■ Description of the task ■
In the entries that follow, find the line containing "США, 1 цент 1943 год" and the line containing "Research Institution", then retype exactly the lines from the first through the second, pictures excluded.

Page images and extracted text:
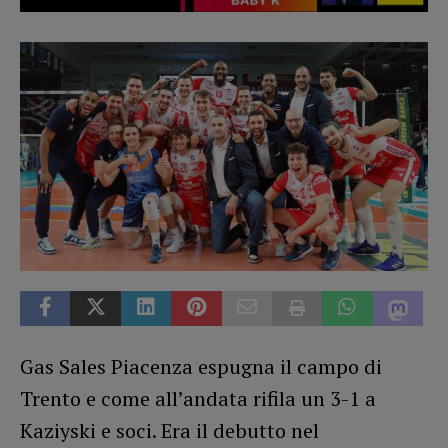
Gas Sales Piacenza espugna il campo di
Trento e come all’andata rifila un 3-1 a
Kaziyski e soci. Era il debutto nel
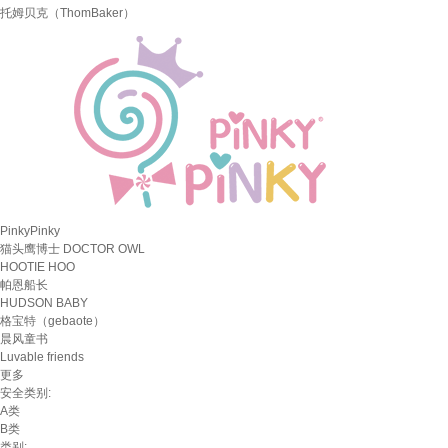
托姆贝克（ThomBaker）
PinkyPinky
猫头鹰博士 DOCTOR OWL
HOOTIE HOO
帕恩船长
HUDSON BABY
格宝特（gebaote）
晨风童书
Luvable friends
更多
安全类别:
A类
B类
类别:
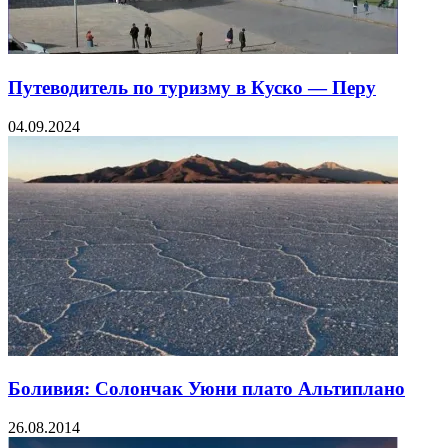
Путеводитель по туризму в Куско — Перу
04.09.2024
Боливия: Солончак Уюни плато Альтиплано
26.08.2014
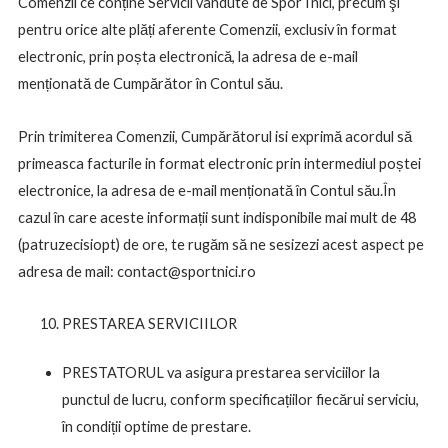
Comenzii ce conține Servicii vândute de SporTnici, precum şi
pentru orice alte plăți aferente Comenzii, exclusiv în format
electronic, prin poșta electronică, la adresa de e-mail
menționată de Cumpărător în Contul său.
Prin trimiterea Comenzii, Cumpărătorul isi exprimă acordul să
primeasca facturile in format electronic prin intermediul poștei
electronice, la adresa de e-mail menționată în Contul său.În
cazul în care aceste informații sunt indisponibile mai mult de 48
(patruzecisiopt) de ore, te rugăm să ne sesizezi acest aspect pe
adresa de mail: contact@sportnici.ro
PRESTAREA SERVICIILOR
PRESTATORUL va asigura prestarea serviciilor la
punctul de lucru, conform specificațiilor fiecărui serviciu,
în condiții optime de prestare.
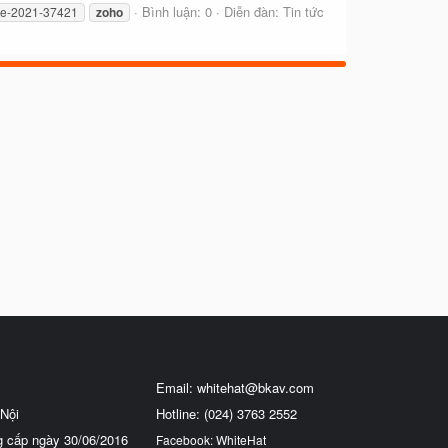
Bình luận: 0
Diễn đàn:
Tin tức
ve-2021-37421
zoho
Email:
whitehat@bkav.com
Nội
Hotline: (024) 3763 2552
g cấp ngày 30/06/2016
Facebook: WhiteHat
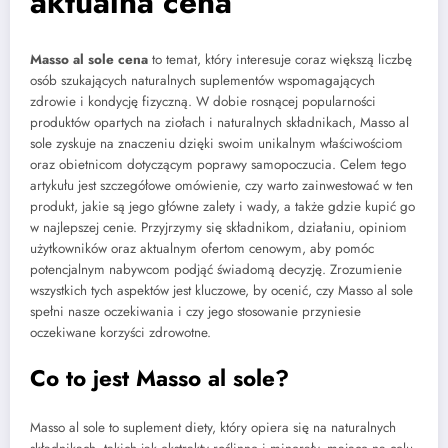
aktualna cena
Masso al sole cena
to temat, który interesuje coraz większą liczbę
osób szukających naturalnych suplementów wspomagających
zdrowie i kondycję fizyczną. W dobie rosnącej popularności
produktów opartych na ziołach i naturalnych składnikach, Masso al
sole zyskuje na znaczeniu dzięki swoim unikalnym właściwościom
oraz obietnicom dotyczącym poprawy samopoczucia. Celem tego
artykułu jest szczegółowe omówienie, czy warto zainwestować w ten
produkt, jakie są jego główne zalety i wady, a także gdzie kupić go
w najlepszej cenie. Przyjrzymy się składnikom, działaniu, opiniom
użytkowników oraz aktualnym ofertom cenowym, aby pomóc
potencjalnym nabywcom podjąć świadomą decyzję. Zrozumienie
wszystkich tych aspektów jest kluczowe, by ocenić, czy Masso al sole
spełni nasze oczekiwania i czy jego stosowanie przyniesie
oczekiwane korzyści zdrowotne.
Co to jest Masso al sole?
Masso al sole to suplement diety, który opiera się na naturalnych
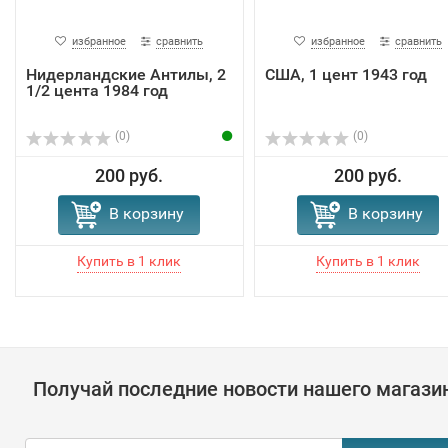
избранное
сравнить
избранное
сравнить
Нидерландские Антилы, 2
США, 1 цент 1943 год
1/2 цента 1984 год
(0)
(0)
200 руб.
200 руб.
В корзину
В корзину
Получай последние новости нашего магази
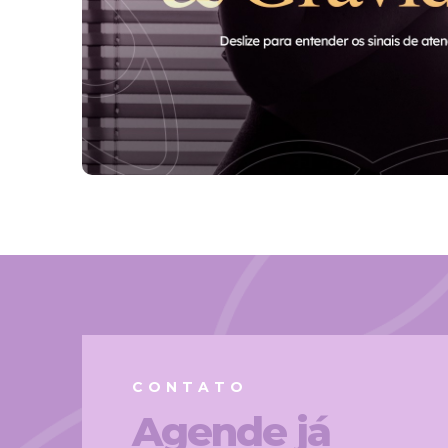
CONTATO
Agende já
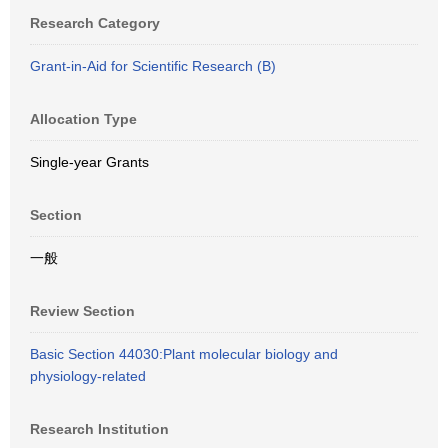
Research Category
Grant-in-Aid for Scientific Research (B)
Allocation Type
Single-year Grants
Section
一般
Review Section
Basic Section 44030:Plant molecular biology and
physiology-related
Research Institution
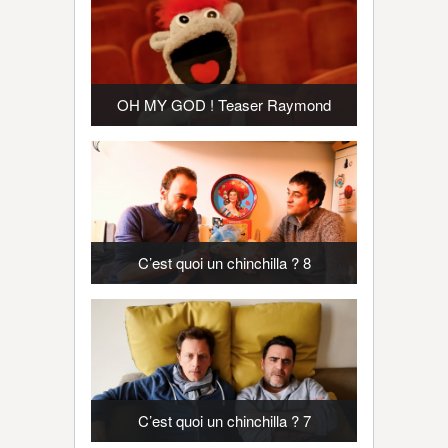
OH MY GOD ! Teaser Raymond
C’est quoi un chinchilla ? 8
C’est quoi un chinchilla ? 7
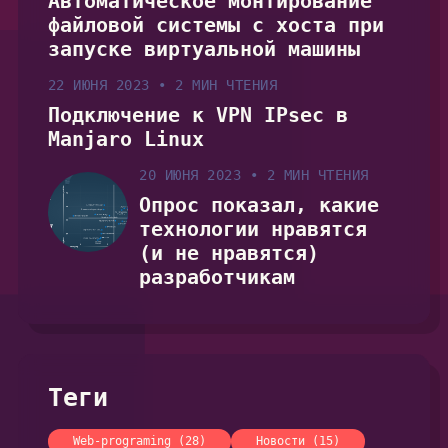
Автоматическое монтирование
файловой системы с хоста при
запуске виртуальной машины
22 ИЮНЯ 2023
•
2 МИН ЧТЕНИЯ
Подключение к VPN IPsec в
Manjaro Linux
20 ИЮНЯ 2023
•
2 МИН ЧТЕНИЯ
Опрос показал, какие
технологии нравятся
(и не нравятся)
разработчикам
Теги
Web-programing (28)
Новости (15)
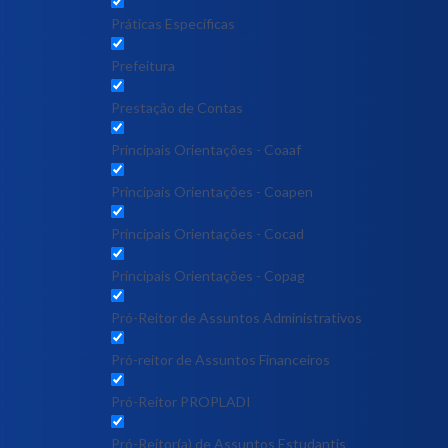
Práticas Específicas
Prefeitura
Prestação de Contas
Principais Orientações - Coaaf
Principais Orientações - Coapen
Principais Orientações - Cocad
Principais Orientações - Copag
Pró-Reitor de Assuntos Administrativos
Pró-reitor de Assuntos Financeiros
Pró-Reitor PROPLADI
Pró-Reitor(a) de Assuntos Estudantis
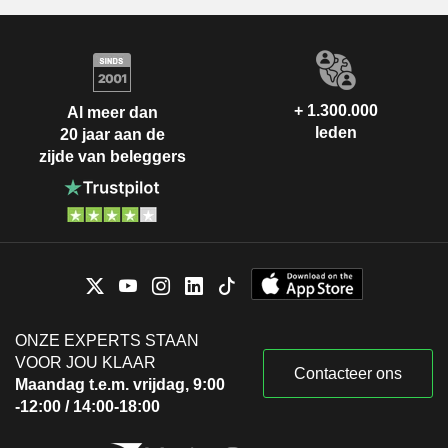
+ 1.300.000
Al meer dan
leden
20 jaar aan de
zijde van beleggers
ONZE EXPERTS STAAN
VOOR JOU KLAAR
Contacteer ons
Maandag t.e.m. vrijdag, 9:00
-12:00 / 14:00-18:00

■ Task output ■
США, 1 цент 1943 год
1/2 цента 1984 год
(0)
(0)
200 руб.
200 руб.
В корзину
В корзину
Получай последние новости нашего магази
CONTATO
Agende já
Research Category
Grant-in-Aid for Scientific Research (B)
Allocation Type
Single-year Grants
Section
一般
Review Section
Basic Section 44030:Plant molecular biology and
physiology-related
Research Institution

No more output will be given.